EXERCISE GOAL: Write out each record exactly as it stands. No pictures belong in the copy.

RECORDS:
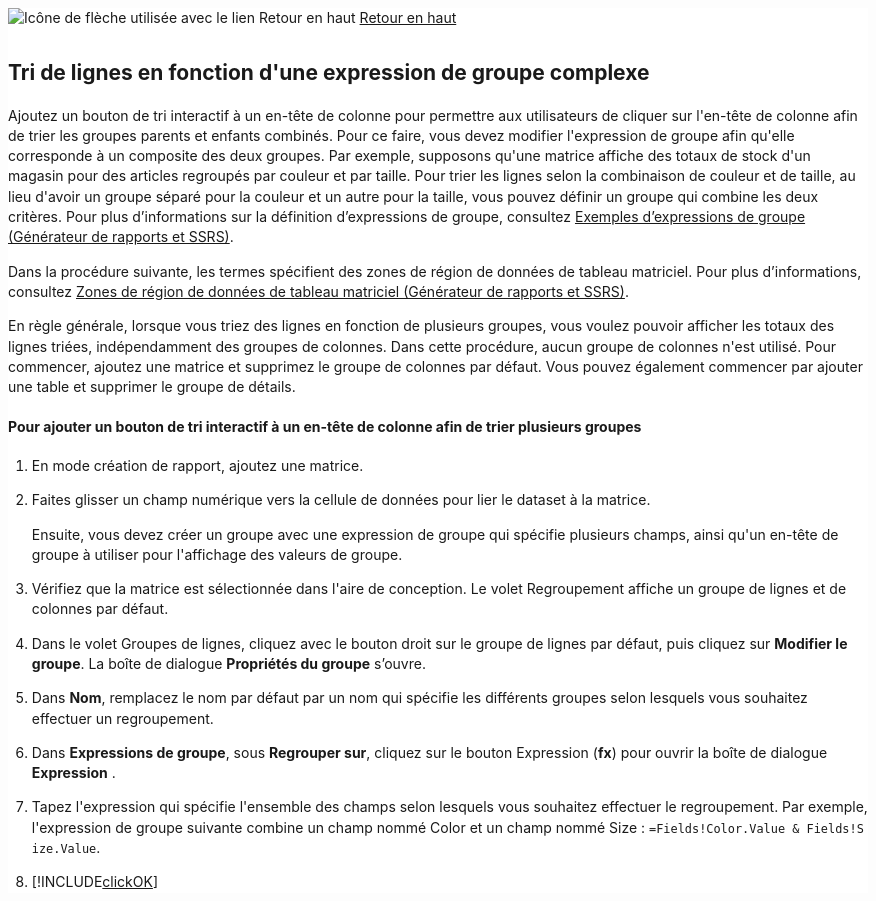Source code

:  ![Icône de flèche utilisée avec le lien Retour en haut](https://docs.microsoft.com/analysis-services/analysis-services/instances/media/uparrow16x16.gif "Icône de flèche utilisée avec le lien Retour en haut") [Retour en haut](#BackToTop)  
  
##  <a name="sorting-rows-based-on-a-complex-group-expression"></a><a name="SortingMultipleRowGroups"></a> Tri de lignes en fonction d'une expression de groupe complexe  
 Ajoutez un bouton de tri interactif à un en-tête de colonne pour permettre aux utilisateurs de cliquer sur l'en-tête de colonne afin de trier les groupes parents et enfants combinés. Pour ce faire, vous devez modifier l'expression de groupe afin qu'elle corresponde à un composite des deux groupes. Par exemple, supposons qu'une matrice affiche des totaux de stock d'un magasin pour des articles regroupés par couleur et par taille. Pour trier les lignes selon la combinaison de couleur et de taille, au lieu d'avoir un groupe séparé pour la couleur et un autre pour la taille, vous pouvez définir un groupe qui combine les deux critères. Pour plus d’informations sur la définition d’expressions de groupe, consultez [Exemples d’expressions de groupe &#40;Générateur de rapports et SSRS&#41;](../../reporting-services/report-design/group-expression-examples-report-builder-and-ssrs.md).  
  
 Dans la procédure suivante, les termes spécifient des zones de région de données de tableau matriciel. Pour plus d’informations, consultez [Zones de région de données de tableau matriciel &#40;Générateur de rapports et SSRS&#41;](../../reporting-services/report-design/tablix-data-region-areas-report-builder-and-ssrs.md).  
  
 En règle générale, lorsque vous triez des lignes en fonction de plusieurs groupes, vous voulez pouvoir afficher les totaux des lignes triées, indépendamment des groupes de colonnes. Dans cette procédure, aucun groupe de colonnes n'est utilisé. Pour commencer, ajoutez une matrice et supprimez le groupe de colonnes par défaut. Vous pouvez également commencer par ajouter une table et supprimer le groupe de détails.  
  
#### <a name="to-add-an-interactive-sort-button-to-a-column-header-to-sort-multiple-groups"></a>Pour ajouter un bouton de tri interactif à un en-tête de colonne afin de trier plusieurs groupes  
  
1.  En mode création de rapport, ajoutez une matrice.  
  
2.  Faites glisser un champ numérique vers la cellule de données pour lier le dataset à la matrice.  
  
     Ensuite, vous devez créer un groupe avec une expression de groupe qui spécifie plusieurs champs, ainsi qu'un en-tête de groupe à utiliser pour l'affichage des valeurs de groupe.  
  
3.  Vérifiez que la matrice est sélectionnée dans l'aire de conception. Le volet Regroupement affiche un groupe de lignes et de colonnes par défaut.  
  
4.  Dans le volet Groupes de lignes, cliquez avec le bouton droit sur le groupe de lignes par défaut, puis cliquez sur **Modifier le groupe**. La boîte de dialogue **Propriétés du groupe** s’ouvre.  
  
5.  Dans **Nom**, remplacez le nom par défaut par un nom qui spécifie les différents groupes selon lesquels vous souhaitez effectuer un regroupement.  
  
6.  Dans **Expressions de groupe**, sous **Regrouper sur**, cliquez sur le bouton Expression (**fx**) pour ouvrir la boîte de dialogue **Expression** .  
  
7.  Tapez l'expression qui spécifie l'ensemble des champs selon lesquels vous souhaitez effectuer le regroupement. Par exemple, l'expression de groupe suivante combine un champ nommé Color et un champ nommé Size : `=Fields!Color.Value & Fields!Size.Value`.  
  
8.  [!INCLUDE[clickOK](../../includes/clickok-md.md)]  
  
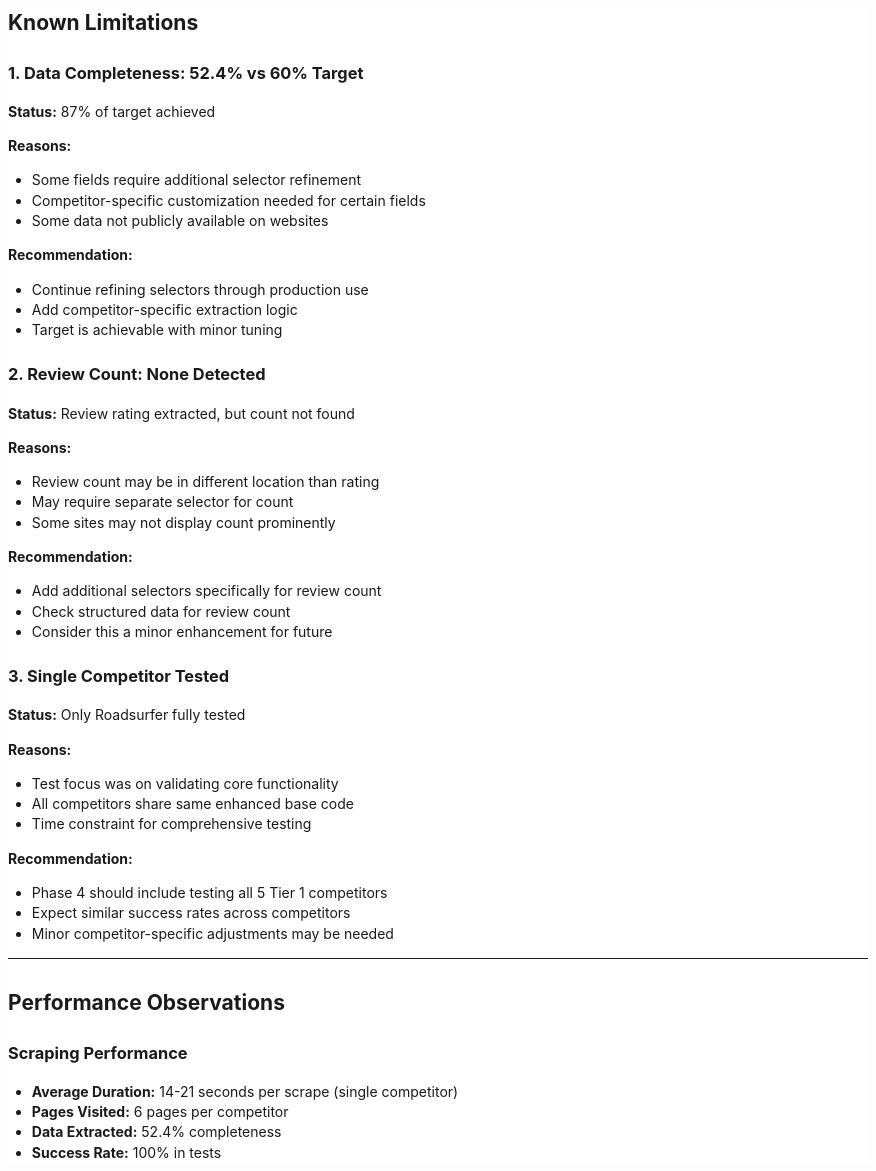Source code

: 
## Known Limitations

### 1. Data Completeness: 52.4% vs 60% Target
**Status:** 87% of target achieved

**Reasons:**
- Some fields require additional selector refinement
- Competitor-specific customization needed for certain fields
- Some data not publicly available on websites

**Recommendation:**
- Continue refining selectors through production use
- Add competitor-specific extraction logic
- Target is achievable with minor tuning

### 2. Review Count: None Detected
**Status:** Review rating extracted, but count not found

**Reasons:**
- Review count may be in different location than rating
- May require separate selector for count
- Some sites may not display count prominently

**Recommendation:**
- Add additional selectors specifically for review count
- Check structured data for review count
- Consider this a minor enhancement for future

### 3. Single Competitor Tested
**Status:** Only Roadsurfer fully tested

**Reasons:**
- Test focus was on validating core functionality
- All competitors share same enhanced base code
- Time constraint for comprehensive testing

**Recommendation:**
- Phase 4 should include testing all 5 Tier 1 competitors
- Expect similar success rates across competitors
- Minor competitor-specific adjustments may be needed

---

## Performance Observations

### Scraping Performance
- **Average Duration:** 14-21 seconds per scrape (single competitor)
- **Pages Visited:** 6 pages per competitor
- **Data Extracted:** 52.4% completeness
- **Success Rate:** 100% in tests
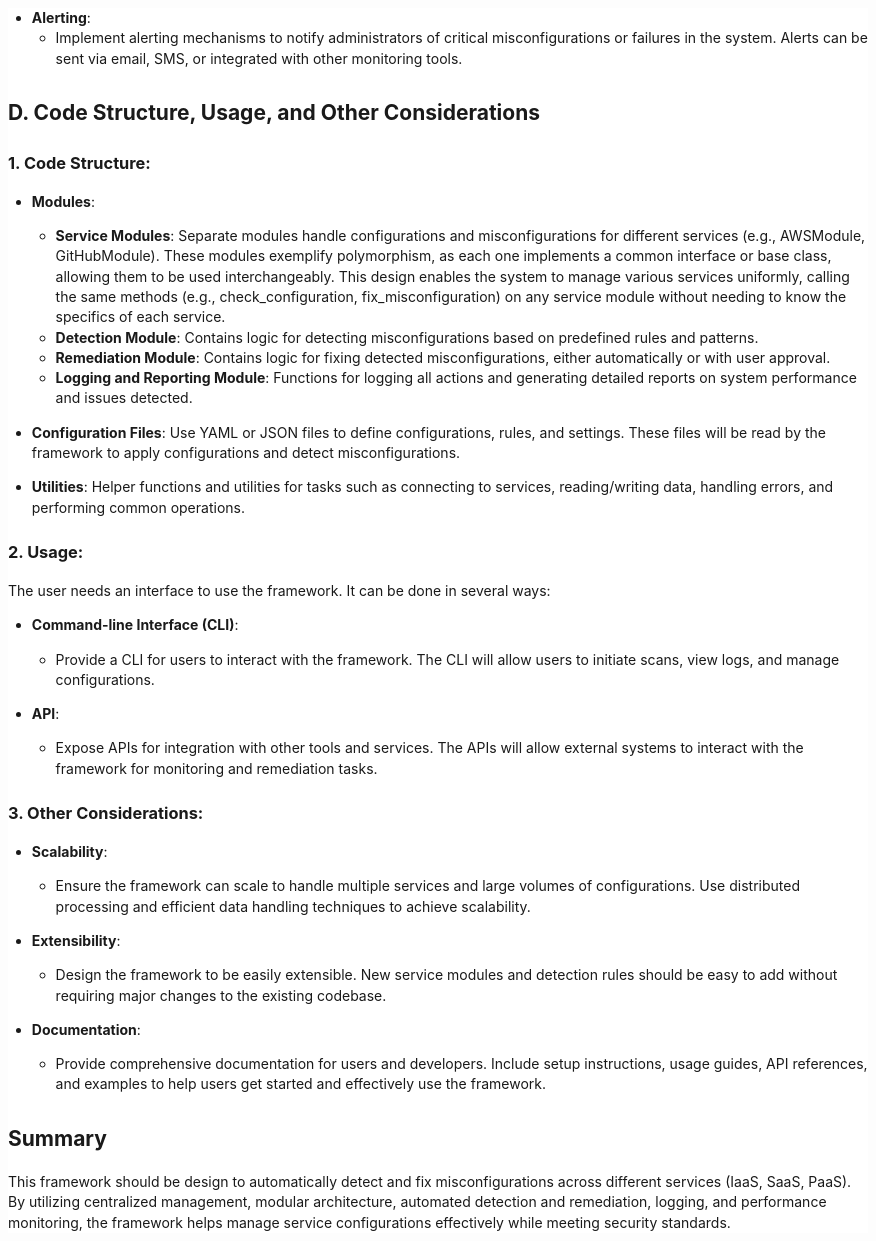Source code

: - **Alerting**: 
  - Implement alerting mechanisms to notify administrators of critical misconfigurations or failures in the system. Alerts can be sent via email, SMS, or integrated with other monitoring tools.

## D. Code Structure, Usage, and Other Considerations

### 1. Code Structure:
- **Modules**:
  - **Service Modules**: Separate modules handle configurations and misconfigurations for different services (e.g., AWSModule, GitHubModule). These modules exemplify polymorphism, as each one implements a common interface or base class, allowing them to be used interchangeably. This design enables the system to manage various services uniformly, calling the same methods (e.g., check_configuration, fix_misconfiguration) on any service module without needing to know the specifics of each service.
  - **Detection Module**: Contains logic for detecting misconfigurations based on predefined rules and patterns.
  - **Remediation Module**: Contains logic for fixing detected misconfigurations, either automatically or with user approval.
  - **Logging and Reporting Module**: Functions for logging all actions and generating detailed reports on system performance and issues detected.

- **Configuration Files**: Use YAML or JSON files to define configurations, rules, and settings. These files will be read by the framework to apply configurations and detect misconfigurations.

- **Utilities**: Helper functions and utilities for tasks such as connecting to services, reading/writing data, handling errors, and performing common operations.

### 2. Usage:
The user needs an interface to use the framework. It can be done in several ways:

- **Command-line Interface (CLI)**: 
  - Provide a CLI for users to interact with the framework. The CLI will allow users to initiate scans, view logs, and manage configurations.

- **API**: 
  - Expose APIs for integration with other tools and services. The APIs will allow external systems to interact with the framework for monitoring and remediation tasks.

### 3. Other Considerations:
- **Scalability**: 
  - Ensure the framework can scale to handle multiple services and large volumes of configurations. Use distributed processing and efficient data handling techniques to achieve scalability.

- **Extensibility**: 
  - Design the framework to be easily extensible. New service modules and detection rules should be easy to add without requiring major changes to the existing codebase.

- **Documentation**: 
  - Provide comprehensive documentation for users and developers. Include setup instructions, usage guides, API references, and examples to help users get started and effectively use the framework.

## Summary
This framework should be design to automatically detect and fix misconfigurations across different services (IaaS, SaaS, PaaS). By utilizing centralized management, modular architecture, automated detection and remediation, logging, and performance monitoring, the framework helps manage service configurations effectively while meeting security standards.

OUTPUT:
Source code

:  ![Icône de flèche utilisée avec le lien Retour en haut](https://docs.microsoft.com/analysis-services/analysis-services/instances/media/uparrow16x16.gif "Icône de flèche utilisée avec le lien Retour en haut") [Retour en haut](#BackToTop)  
  
##  <a name="sorting-rows-based-on-a-complex-group-expression"></a><a name="SortingMultipleRowGroups"></a> Tri de lignes en fonction d'une expression de groupe complexe  
 Ajoutez un bouton de tri interactif à un en-tête de colonne pour permettre aux utilisateurs de cliquer sur l'en-tête de colonne afin de trier les groupes parents et enfants combinés. Pour ce faire, vous devez modifier l'expression de groupe afin qu'elle corresponde à un composite des deux groupes. Par exemple, supposons qu'une matrice affiche des totaux de stock d'un magasin pour des articles regroupés par couleur et par taille. Pour trier les lignes selon la combinaison de couleur et de taille, au lieu d'avoir un groupe séparé pour la couleur et un autre pour la taille, vous pouvez définir un groupe qui combine les deux critères. Pour plus d’informations sur la définition d’expressions de groupe, consultez [Exemples d’expressions de groupe &#40;Générateur de rapports et SSRS&#41;](../../reporting-services/report-design/group-expression-examples-report-builder-and-ssrs.md).  
  
 Dans la procédure suivante, les termes spécifient des zones de région de données de tableau matriciel. Pour plus d’informations, consultez [Zones de région de données de tableau matriciel &#40;Générateur de rapports et SSRS&#41;](../../reporting-services/report-design/tablix-data-region-areas-report-builder-and-ssrs.md).  
  
 En règle générale, lorsque vous triez des lignes en fonction de plusieurs groupes, vous voulez pouvoir afficher les totaux des lignes triées, indépendamment des groupes de colonnes. Dans cette procédure, aucun groupe de colonnes n'est utilisé. Pour commencer, ajoutez une matrice et supprimez le groupe de colonnes par défaut. Vous pouvez également commencer par ajouter une table et supprimer le groupe de détails.  
  
#### <a name="to-add-an-interactive-sort-button-to-a-column-header-to-sort-multiple-groups"></a>Pour ajouter un bouton de tri interactif à un en-tête de colonne afin de trier plusieurs groupes  
  
1.  En mode création de rapport, ajoutez une matrice.  
  
2.  Faites glisser un champ numérique vers la cellule de données pour lier le dataset à la matrice.  
  
     Ensuite, vous devez créer un groupe avec une expression de groupe qui spécifie plusieurs champs, ainsi qu'un en-tête de groupe à utiliser pour l'affichage des valeurs de groupe.  
  
3.  Vérifiez que la matrice est sélectionnée dans l'aire de conception. Le volet Regroupement affiche un groupe de lignes et de colonnes par défaut.  
  
4.  Dans le volet Groupes de lignes, cliquez avec le bouton droit sur le groupe de lignes par défaut, puis cliquez sur **Modifier le groupe**. La boîte de dialogue **Propriétés du groupe** s’ouvre.  
  
5.  Dans **Nom**, remplacez le nom par défaut par un nom qui spécifie les différents groupes selon lesquels vous souhaitez effectuer un regroupement.  
  
6.  Dans **Expressions de groupe**, sous **Regrouper sur**, cliquez sur le bouton Expression (**fx**) pour ouvrir la boîte de dialogue **Expression** .  
  
7.  Tapez l'expression qui spécifie l'ensemble des champs selon lesquels vous souhaitez effectuer le regroupement. Par exemple, l'expression de groupe suivante combine un champ nommé Color et un champ nommé Size : `=Fields!Color.Value & Fields!Size.Value`.  
  
8.  [!INCLUDE[clickOK](../../includes/clickok-md.md)]  
  
Source code

: 
## Known Limitations

### 1. Data Completeness: 52.4% vs 60% Target
**Status:** 87% of target achieved

**Reasons:**
- Some fields require additional selector refinement
- Competitor-specific customization needed for certain fields
- Some data not publicly available on websites

**Recommendation:**
- Continue refining selectors through production use
- Add competitor-specific extraction logic
- Target is achievable with minor tuning

### 2. Review Count: None Detected
**Status:** Review rating extracted, but count not found

**Reasons:**
- Review count may be in different location than rating
- May require separate selector for count
- Some sites may not display count prominently

**Recommendation:**
- Add additional selectors specifically for review count
- Check structured data for review count
- Consider this a minor enhancement for future

### 3. Single Competitor Tested
**Status:** Only Roadsurfer fully tested

**Reasons:**
- Test focus was on validating core functionality
- All competitors share same enhanced base code
- Time constraint for comprehensive testing

**Recommendation:**
- Phase 4 should include testing all 5 Tier 1 competitors
- Expect similar success rates across competitors
- Minor competitor-specific adjustments may be needed

---

## Performance Observations

### Scraping Performance
- **Average Duration:** 14-21 seconds per scrape (single competitor)
- **Pages Visited:** 6 pages per competitor
- **Data Extracted:** 52.4% completeness
- **Success Rate:** 100% in tests
Source code

: - **Alerting**: 
  - Implement alerting mechanisms to notify administrators of critical misconfigurations or failures in the system. Alerts can be sent via email, SMS, or integrated with other monitoring tools.

## D. Code Structure, Usage, and Other Considerations

### 1. Code Structure:
- **Modules**:
  - **Service Modules**: Separate modules handle configurations and misconfigurations for different services (e.g., AWSModule, GitHubModule). These modules exemplify polymorphism, as each one implements a common interface or base class, allowing them to be used interchangeably. This design enables the system to manage various services uniformly, calling the same methods (e.g., check_configuration, fix_misconfiguration) on any service module without needing to know the specifics of each service.
  - **Detection Module**: Contains logic for detecting misconfigurations based on predefined rules and patterns.
  - **Remediation Module**: Contains logic for fixing detected misconfigurations, either automatically or with user approval.
  - **Logging and Reporting Module**: Functions for logging all actions and generating detailed reports on system performance and issues detected.

- **Configuration Files**: Use YAML or JSON files to define configurations, rules, and settings. These files will be read by the framework to apply configurations and detect misconfigurations.

- **Utilities**: Helper functions and utilities for tasks such as connecting to services, reading/writing data, handling errors, and performing common operations.

### 2. Usage:
The user needs an interface to use the framework. It can be done in several ways:

- **Command-line Interface (CLI)**: 
  - Provide a CLI for users to interact with the framework. The CLI will allow users to initiate scans, view logs, and manage configurations.

- **API**: 
  - Expose APIs for integration with other tools and services. The APIs will allow external systems to interact with the framework for monitoring and remediation tasks.

### 3. Other Considerations:
- **Scalability**: 
  - Ensure the framework can scale to handle multiple services and large volumes of configurations. Use distributed processing and efficient data handling techniques to achieve scalability.

- **Extensibility**: 
  - Design the framework to be easily extensible. New service modules and detection rules should be easy to add without requiring major changes to the existing codebase.

- **Documentation**: 
  - Provide comprehensive documentation for users and developers. Include setup instructions, usage guides, API references, and examples to help users get started and effectively use the framework.

## Summary
This framework should be design to automatically detect and fix misconfigurations across different services (IaaS, SaaS, PaaS). By utilizing centralized management, modular architecture, automated detection and remediation, logging, and performance monitoring, the framework helps manage service configurations effectively while meeting security standards.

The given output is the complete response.